[Revision comparison data]
--*--
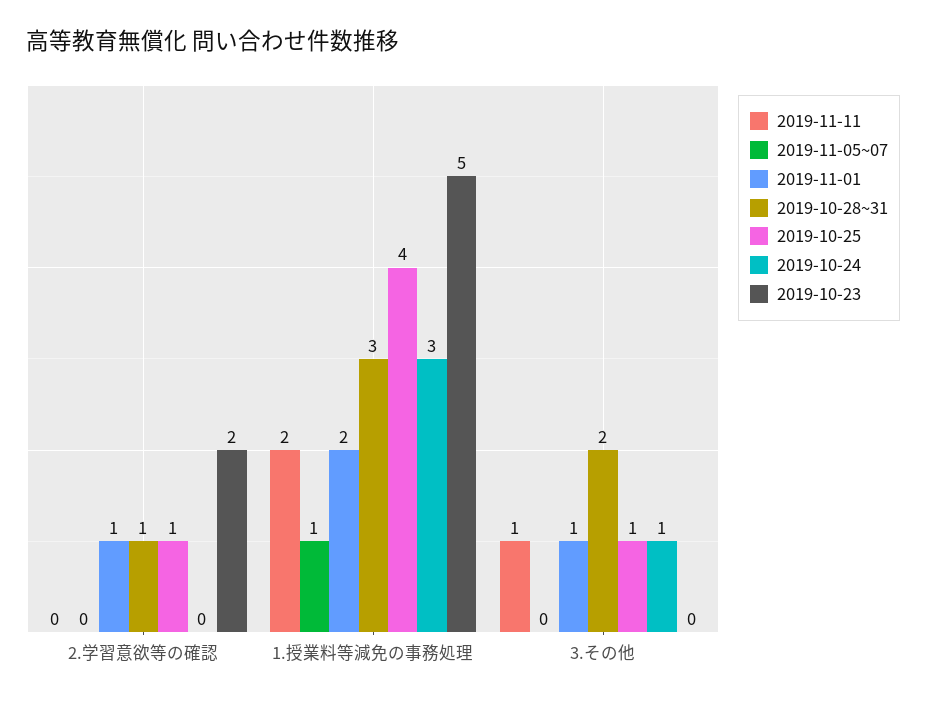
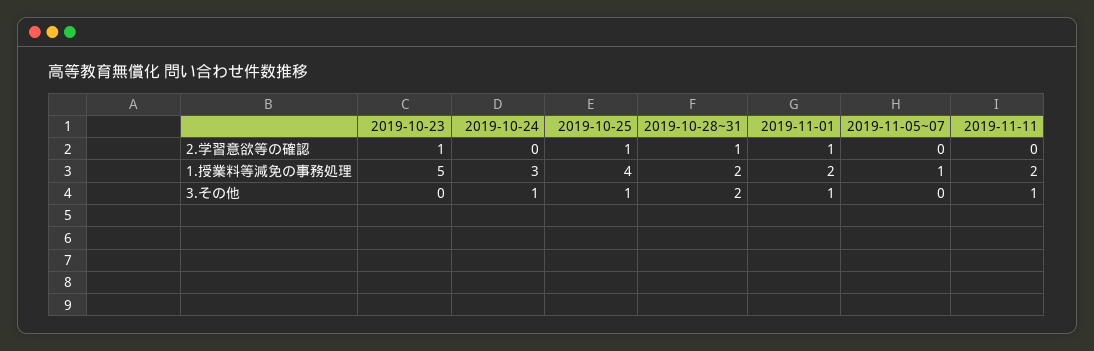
2019-10-23, 2.学習意欲等の確認: 2 -> 1
2019-10-28~31, 1.授業料等減免の事務処理: 3 -> 2

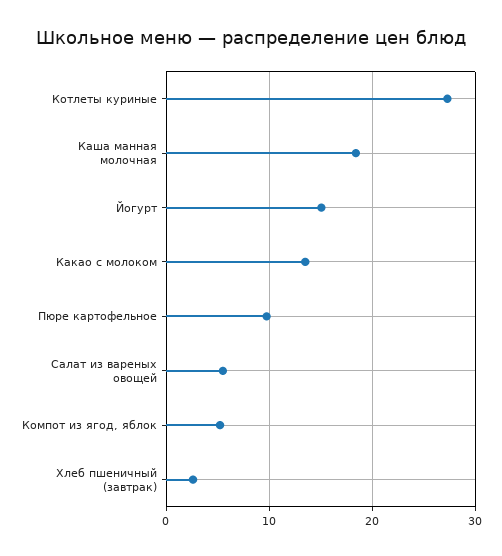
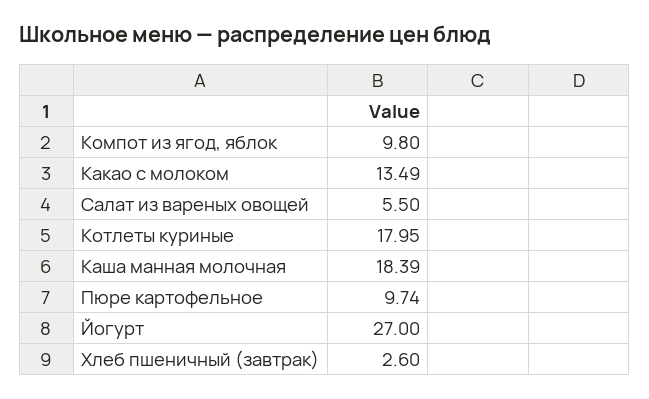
Котлеты куриные: 27 -> 17.95
Йогурт: 15 -> 27
Компот из ягод, яблок: 5 -> 9.8

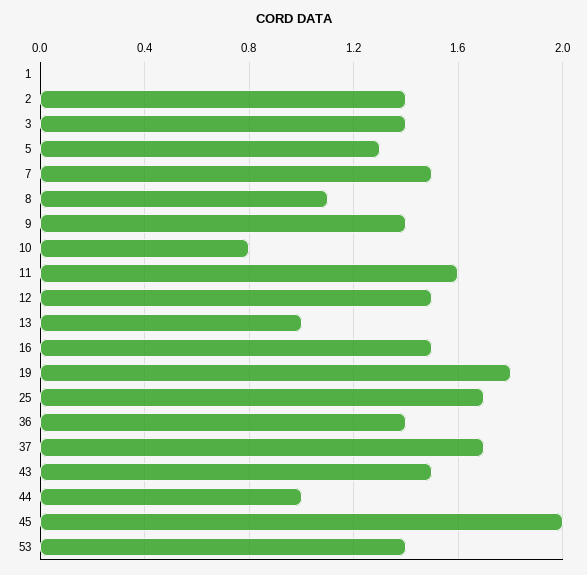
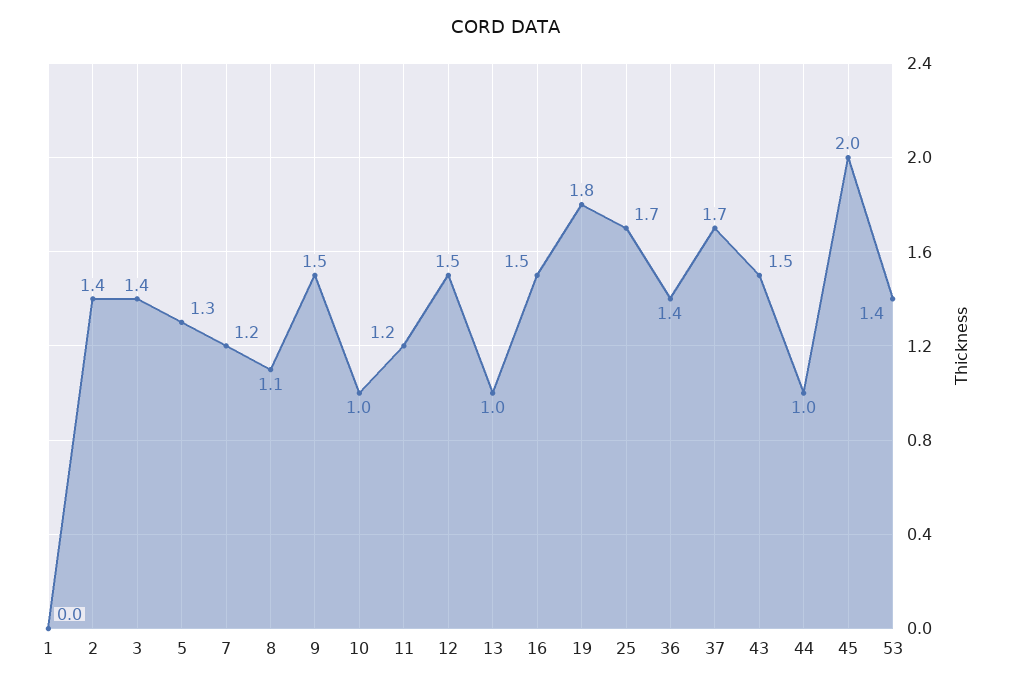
7: 1.5 -> 1.2
9: 1.4 -> 1.5
10: 0.8 -> 1
11: 1.6 -> 1.2

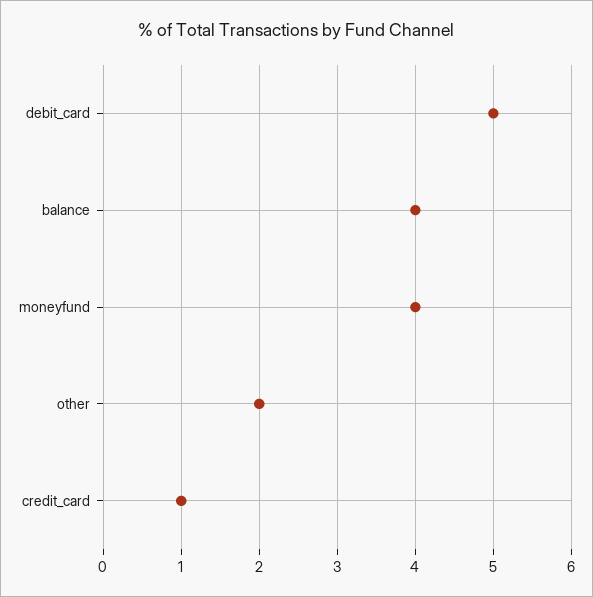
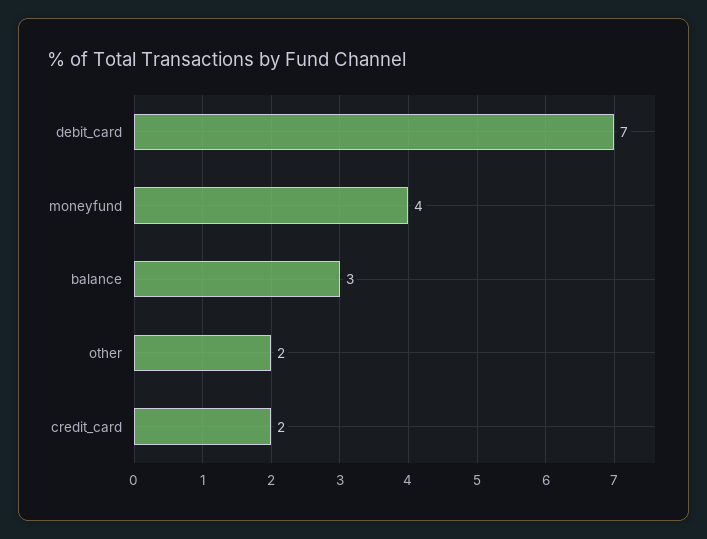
debit_card: 5 -> 7
balance: 4 -> 3
credit_card: 1 -> 2

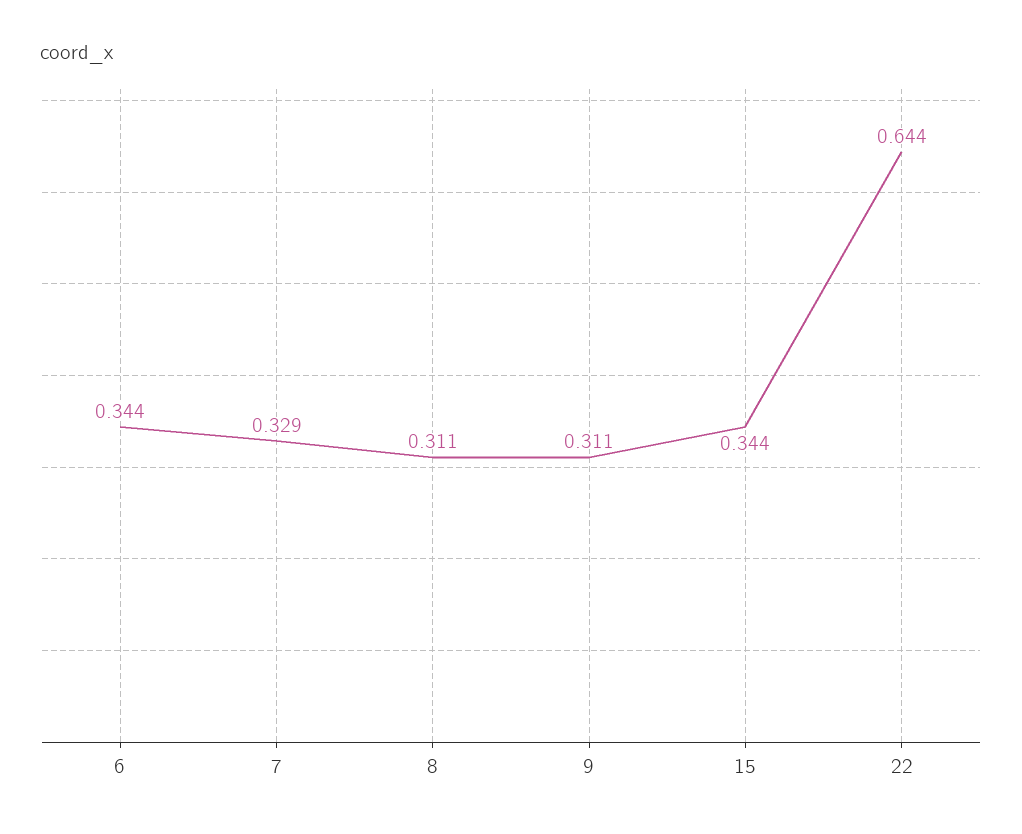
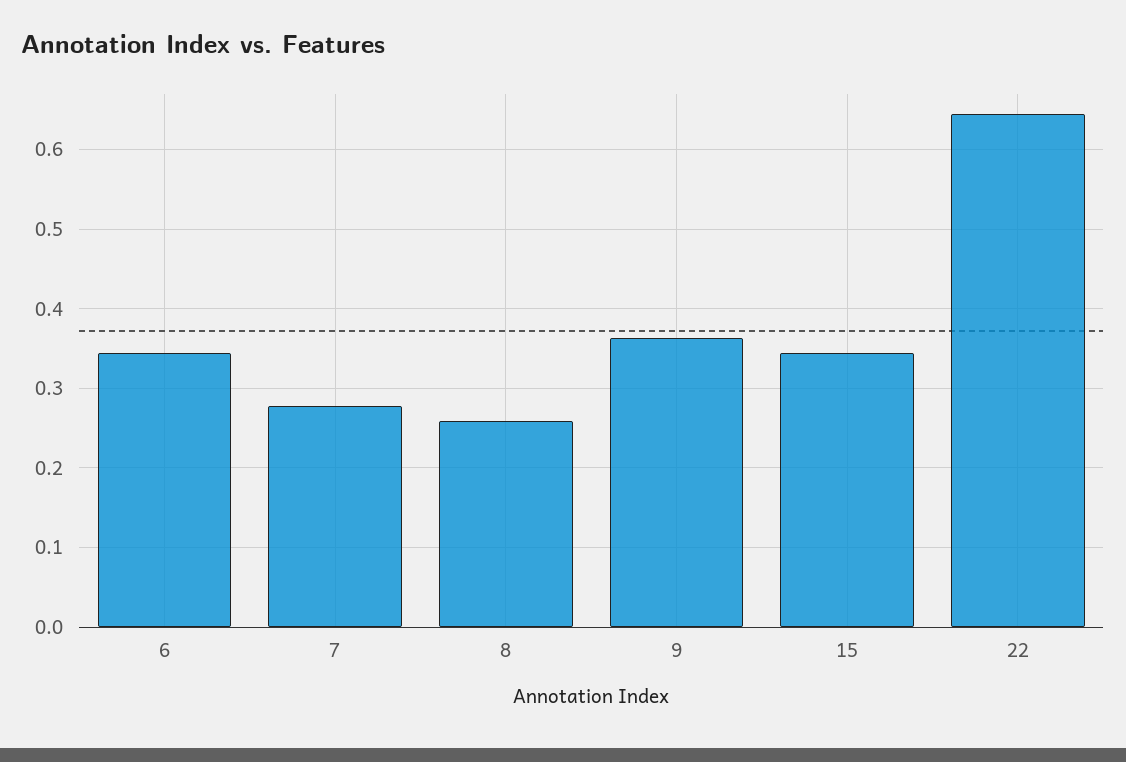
7: 0.329 -> 0.28
8: 0.311 -> 0.26
9: 0.311 -> 0.36

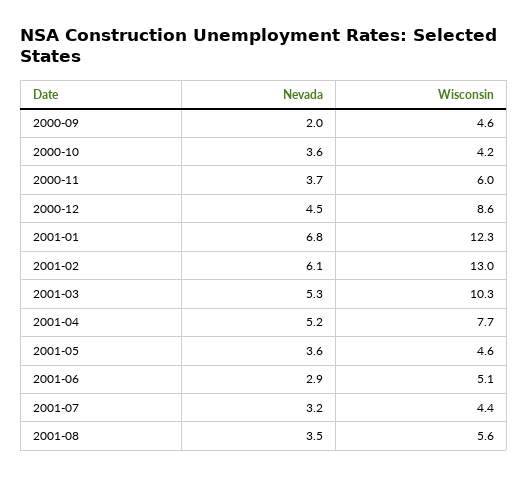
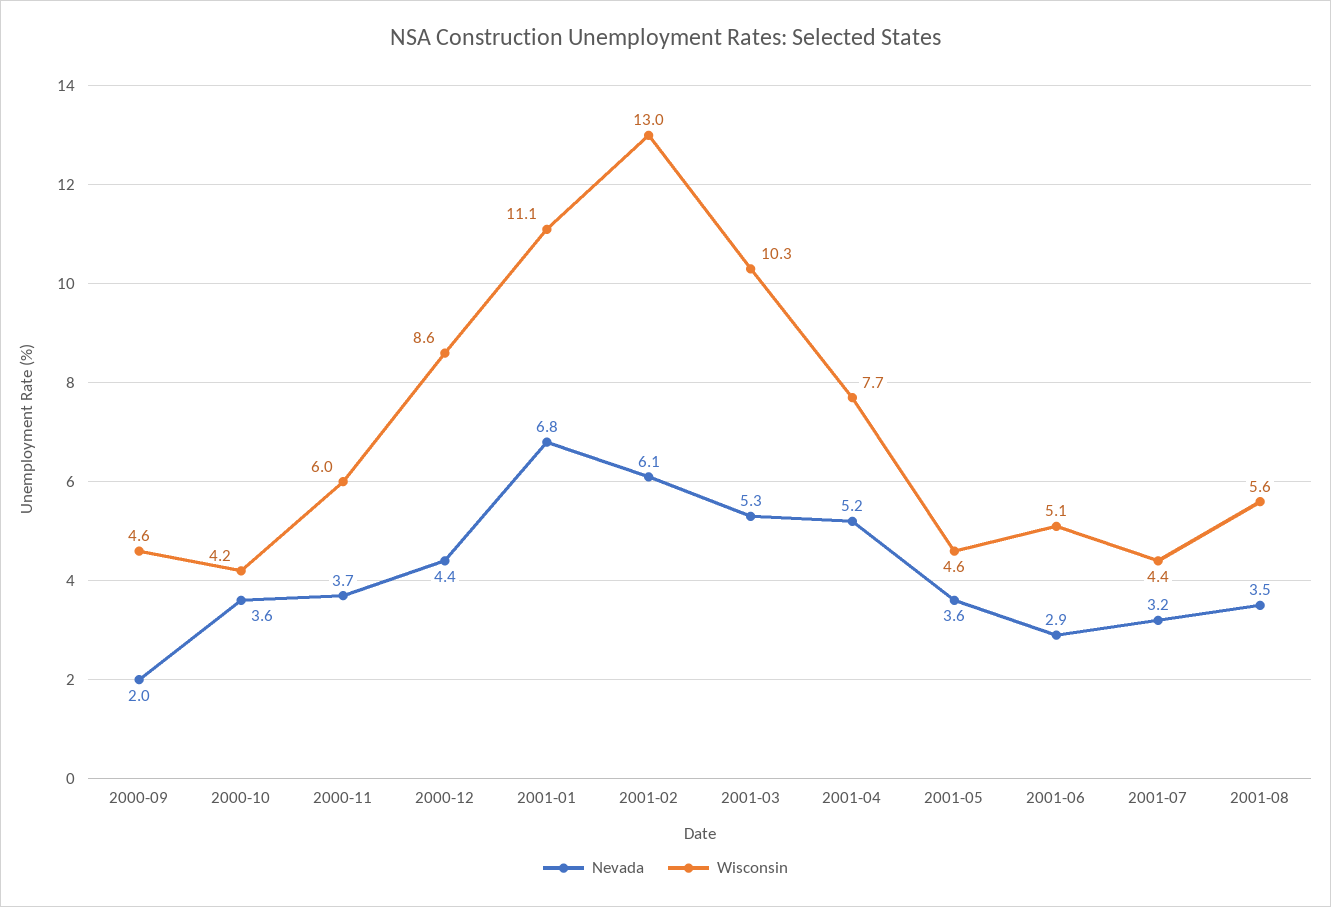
Nevada, 2000-12: 4.5 -> 4.4
Wisconsin, 2001-01: 12.3 -> 11.1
--*--
A verbatim copy of the records is needed, with all images omitted.

2019-10-23, 2.学習意欲等の確認: 2 -> 1
2019-10-28~31, 1.授業料等減免の事務処理: 3 -> 2

Котлеты куриные: 27 -> 17.95
Йогурт: 15 -> 27
Компот из ягод, яблок: 5 -> 9.8

7: 1.5 -> 1.2
9: 1.4 -> 1.5
10: 0.8 -> 1
11: 1.6 -> 1.2

debit_card: 5 -> 7
balance: 4 -> 3
credit_card: 1 -> 2

7: 0.329 -> 0.28
8: 0.311 -> 0.26
9: 0.311 -> 0.36

Nevada, 2000-12: 4.5 -> 4.4
Wisconsin, 2001-01: 12.3 -> 11.1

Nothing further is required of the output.